For the affected customers, here are few things to consider:
- If you bulk exported BitLocker keys, do you know who all have the access? It’s a good idea to bulk rotate the keys after incident response is completed. One possible method is https://ourcloudnetwork.com/how-to-rotate-bitlocker-keys-with-microsoft-graph-powershell/
- If you used the local admin accounts to login for deleting the sys file, ensure you rotate them through LAPS or any other tool.
- If you are still resolving, Microsoft has a new recovery tool.
- Beware of the attempts by malicious attackers to cause further damage. CrowdStrike reported early such attempts by ecrime actors and the list of fake domains created after the July 19th incident.

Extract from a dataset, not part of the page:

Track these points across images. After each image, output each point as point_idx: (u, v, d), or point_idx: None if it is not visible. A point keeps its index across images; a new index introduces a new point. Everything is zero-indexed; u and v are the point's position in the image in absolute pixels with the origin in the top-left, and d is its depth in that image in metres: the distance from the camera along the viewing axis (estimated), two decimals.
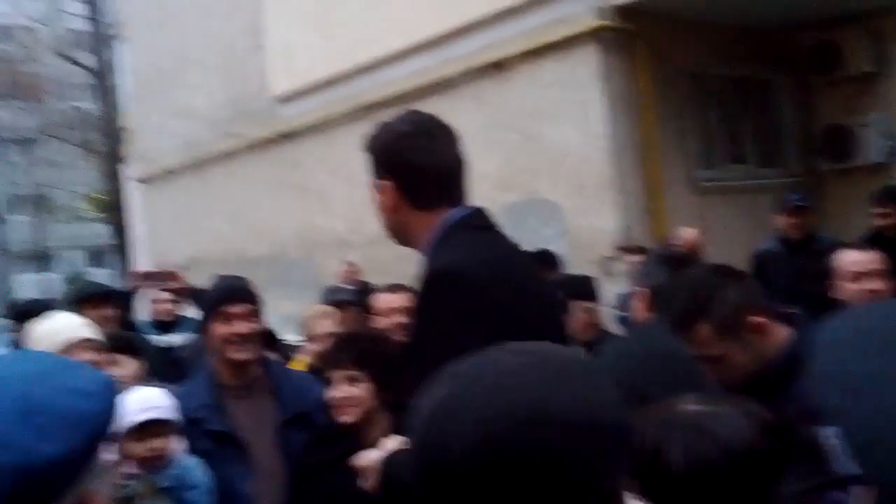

- After you are done with the recovery and rested, check out the memes on this issue on Internet. Some of them are hilarious and quite enjoyable.
My salute to the IT and Security teams who toiled through the day and night to get services back up online. One such story is below
Conclusion
July 19, 2024 will go down in history as perhaps the biggest IT outage for a long time. The NotPetya attack in 2017 was considered to be the most devastating attack until now with more than $10 Billion in damages. By some estimates, it had impacted about 300K devices in 2300 organizations across 100 countries. The CrowdStrike issue was not a cyber attack but impacted 8.5 Million devices. The direct and indirect losses are unimaginable. Hopefully, someone will calculate that in future and I guess, it will beat the damages caused by NotPetya by a huge margin.
I feel that this incident will shake up the industry and critical service providers such as Microsoft and CrowdStrike will have to come up with better and more resilient solutions and processes. This is not just a CrowdStrike issue. All EDR/XDR solutions have deep hooks into the operating systems, push out patches and updates frequently and are susceptible to similar incidents.
The industry must come together to find a better way forward. I am hopeful that we will learn the right lessons from this incident, and as post mortem continues, identify ways to plug the weaknesses.
In the age of AI, it was the human spirit that won. I saw various teams rising to the occasion and putting in their best to restore machines and services, prioritizing the critical ones and community members offering help to others. There was a lot of noise on social media, as expected and lots of incorrect information being passed on as expert conclusions, and lots of memes, which was great.